# [YOUR GOAL]
Can you pull out the records word for word, starting at the line that contains "True or false: CDS" and ending at the last line of the records? Leave the pictures out of your answer.

+++ RECORDS FOR THE EXERCISE

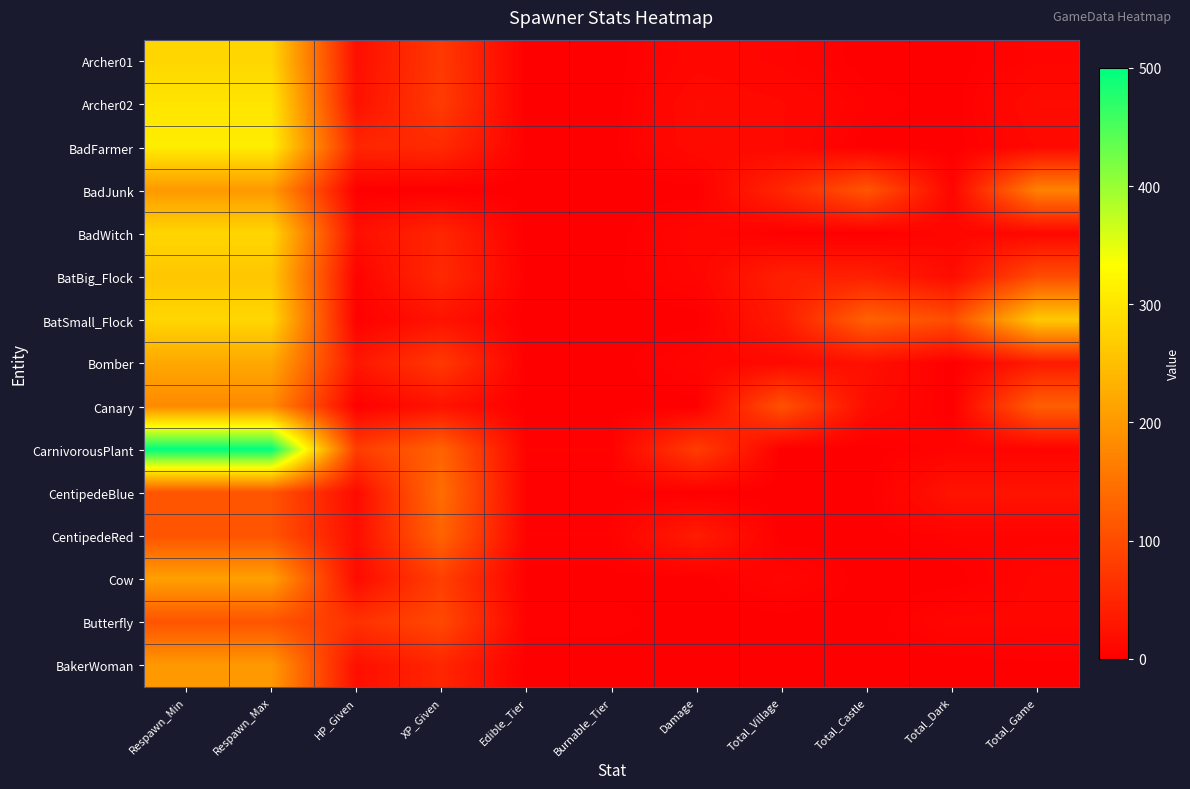

Reading left to right, list all the values displayed in this chart.

Archer01: Respawn_Min=280	Respawn_Max=280	HP_Given=20	XP_Given=75	Edible_Tier=0	Burnable_Tier=0	Damage=10	Total_Village=7	Total_Castle=0	Total_Dark=0	Total_Game=7
Archer02: Respawn_Min=300	Respawn_Max=300	HP_Given=23	XP_Given=77	Edible_Tier=0	Burnable_Tier=0	Damage=16	Total_Village=12	Total_Castle=4	Total_Dark=0	Total_Game=16
BadFarmer: Respawn_Min=310	Respawn_Max=310	HP_Given=50	XP_Given=55	Edible_Tier=1	Burnable_Tier=1	Damage=15	Total_Village=12	Total_Castle=0	Total_Dark=0	Total_Game=12
BadJunk: Respawn_Min=200	Respawn_Max=200	HP_Given=0	XP_Given=0	Edible_Tier=0	Burnable_Tier=0	Damage=0	Total_Village=50	Total_Castle=113	Total_Dark=7	Total_Game=170
BadWitch: Respawn_Min=280	Respawn_Max=280	HP_Given=20	XP_Given=50	Edible_Tier=0	Burnable_Tier=0	Damage=10	Total_Village=1	Total_Castle=0	Total_Dark=9	Total_Game=10
BatBig_Flock: Respawn_Min=260	Respawn_Max=260	HP_Given=5	XP_Given=55	Edible_Tier=1	Burnable_Tier=1	Damage=8	Total_Village=42	Total_Castle=42	Total_Dark=16	Total_Game=100
BatSmall_Flock: Respawn_Min=280	Respawn_Max=280	HP_Given=2	XP_Given=25	Edible_Tier=0	Burnable_Tier=0	Damage=0	Total_Village=35	Total_Castle=128	Total_Dark=101	Total_Game=264
Bomber: Respawn_Min=220	Respawn_Max=220	HP_Given=30	XP_Given=75	Edible_Tier=0	Burnable_Tier=0	Damage=8	Total_Village=13	Total_Castle=22	Total_Dark=0	Total_Game=35
Canary: Respawn_Min=180	Respawn_Max=180	HP_Given=2	XP_Given=25	Edible_Tier=0	Burnable_Tier=0	Damage=0	Total_Village=107	Total_Castle=17	Total_Dark=0	Total_Game=124
CarnivorousPlant: Respawn_Min=500	Respawn_Max=500	HP_Given=80	XP_Given=130	Edible_Tier=4	Burnable_Tier=4	Damage=80	Total_Village=0	Total_Castle=0	Total_Dark=6	Total_Game=6
CentipedeBlue: Respawn_Min=110	Respawn_Max=110	HP_Given=15	XP_Given=143	Edible_Tier=3	Burnable_Tier=3	Damage=0	Total_Village=0	Total_Castle=0	Total_Dark=26	Total_Game=26
CentipedeRed: Respawn_Min=110	Respawn_Max=110	HP_Given=20	XP_Given=130	Edible_Tier=4	Burnable_Tier=4	Damage=37	Total_Village=0	Total_Castle=0	Total_Dark=5	Total_Game=5
Cow: Respawn_Min=210	Respawn_Max=210	HP_Given=15	XP_Given=83	Edible_Tier=1	Burnable_Tier=1	Damage=0	Total_Village=9	Total_Castle=0	Total_Dark=0	Total_Game=9
Butterfly: Respawn_Min=110	Respawn_Max=110	HP_Given=65	XP_Given=95	Edible_Tier=3	Burnable_Tier=3	Damage=0	Total_Village=0	Total_Castle=0	Total_Dark=9	Total_Game=9
BakerWoman: Respawn_Min=200	Respawn_Max=200	HP_Given=20	XP_Given=50	Edible_Tier=0	Burnable_Tier=0	Damage=0	Total_Village=1	Total_Castle=0	Total_Dark=0	Total_Game=1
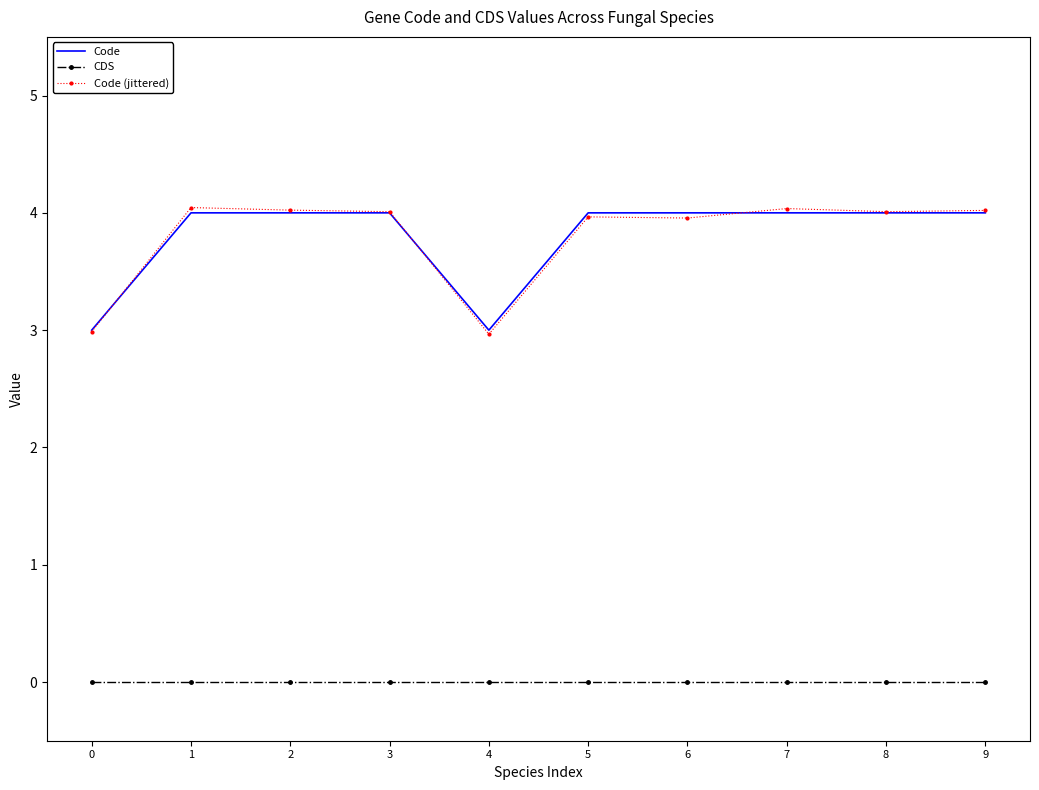

True or false: CDS and Code cross at least once.

False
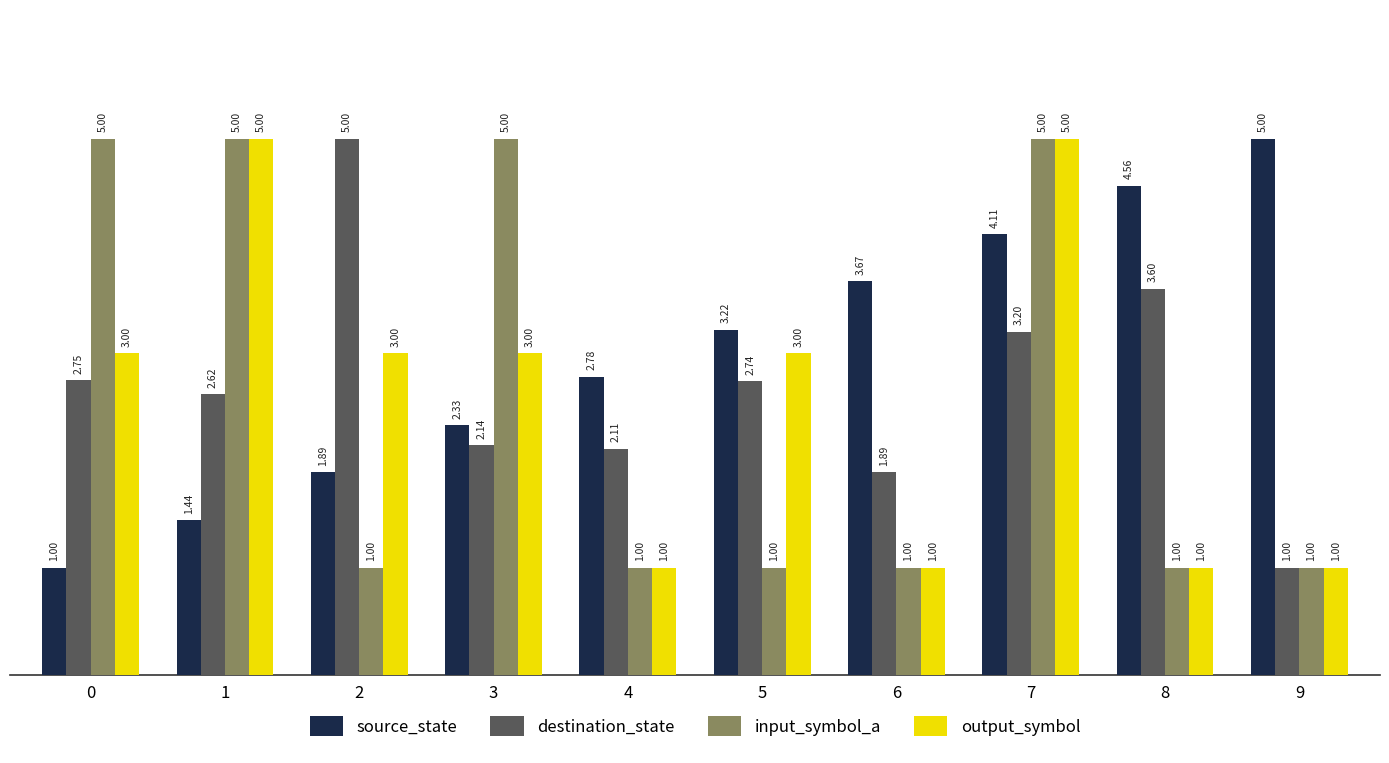

What is the difference between the highest and lowest values at 5?

2.2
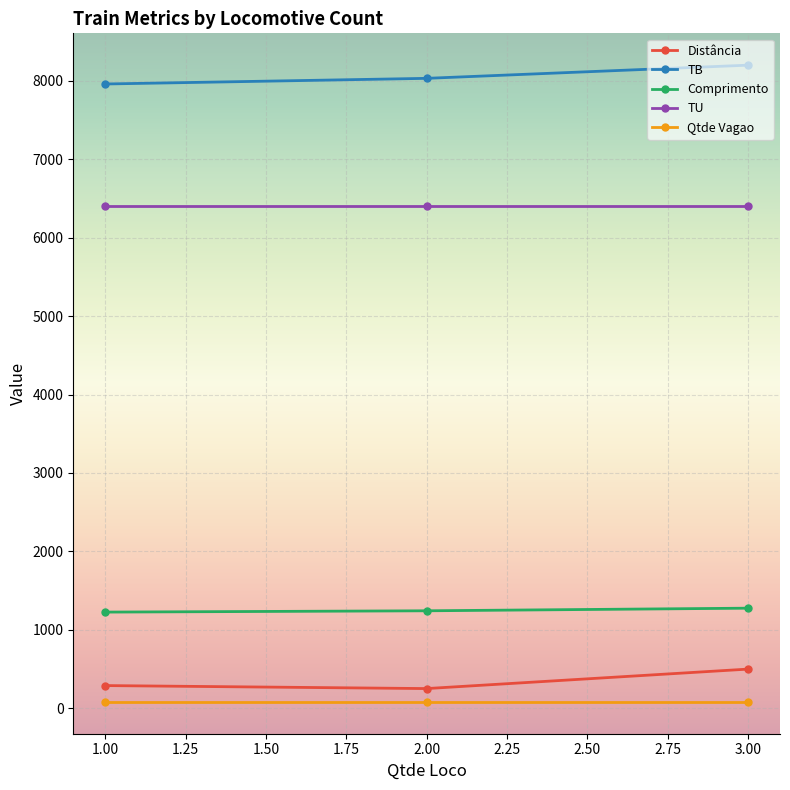

Which series has the largest total across all categories?

TB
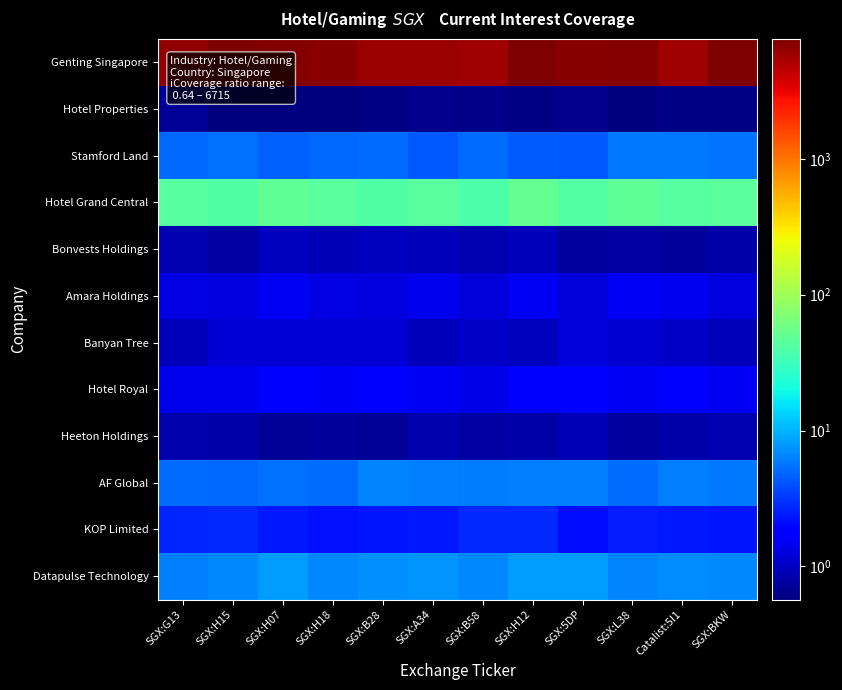

What is the total value across all series at SGX:B58?

5890.1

++++++

# [TASK RESULT]
True or false: CDS and Code cross at least once.

False

What is the difference between the highest and lowest values at 5?

2.2

Which series has the largest total across all categories?

TB

What is the total value across all series at SGX:B58?

5890.1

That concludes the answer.